I think the IOC will end up doing the same thing with Paris 2024 as they did for Rio 2016 & throw the decision about Russian & Belarusian athletes competing as neutrals to the individual sports federations. What they don’t want is a repeat of the boycotts at the 1980 & 1984 summer Olympics. Pushing the decision down to the individual sports is the best chance they have to do that. My guess is that most team sports federations will completely ban the Russian & Belarusian athletes, but gymnastics, tennis, & some other individual sports will have some pathway for individuals competing as neutrals.
It’s fascinating to look at how Russian & Belarusian athletes in various sports are responding to the war. The one I find most interesting is the Russian tennis player Daria Kasatkina. In a single video last year she both denounced the war & came out as lesbian. She admits herself that by doing so she may never be able to safely return to Russia. Yet, as far as I’ve heard, she isn’t trying to change her country affiliation & will continue to compete as a neutral athlete. Her family is still in Russia so she may feel that by going that extra step she would open them up to possible harm.

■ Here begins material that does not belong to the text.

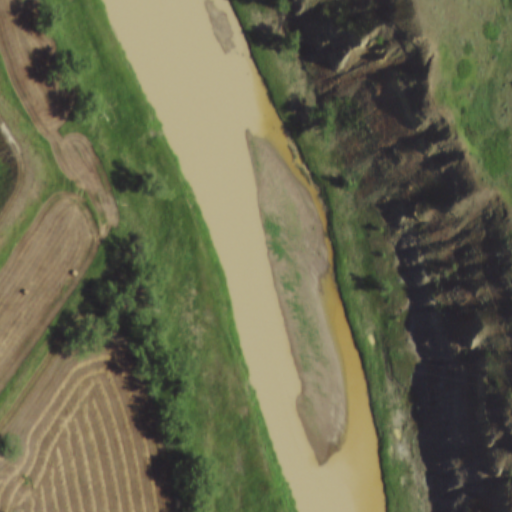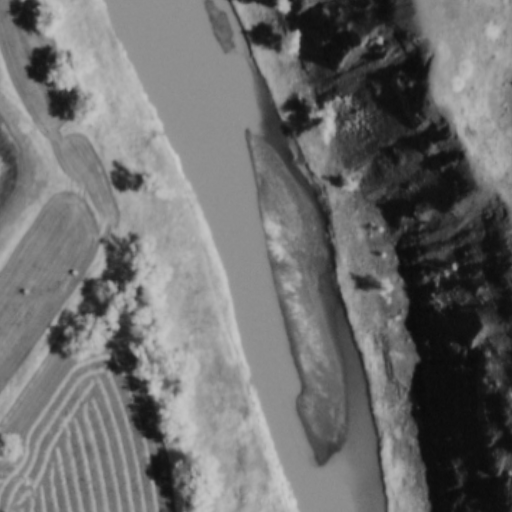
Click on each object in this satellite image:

I think it’s grotesque to ban athletes for their opinions. We have no idea what information these Russian gymnasts are exposed to or the pressure they receive to “support” national causes. I guess Free Speech doesn’t matter much to the IOC if they don’t like what’s being said or the circumstances behind it – it’s a bit authoritarian if you ask me.
That all said, as expected, Russian gymnasts will likely be allowed to compete and qualify as individuals through the world cup series. So even if they are out for a “team medal”, they will surely rack up many individual medals.
No, it is grotesque that poor Ukrainian people are being slaughtered over a mad man’s ego.
Russian and Belarussian athletes should be banned PERIOD due to their dictator’s actions.
Yup, the athletes would suffer, but that is nothing to the suffering happening to the people of the Ukraine.
You seem to not understand how Free Speech works exactly.
Free Speech does not mean you are not free of consequences of said free speech.
The only authoritarian is the one currently in charge of Russia.
Furthermore, Russia should have been outright banned even before the war for all the cheating that took place.
The IOC has actually been super easy on Russia considering the state sponsored doping. The IOC also ignored it when Russia was caught doping a 15 year old skater. Oh wait…sorry I forgot she “accidently” took her grandfather’s medicine.
Russia should be banned from Olympic competition due to repeatedly violating doping rules. The IOC doesn’t have the balls to do this, and instead says the ban is “because of the war.”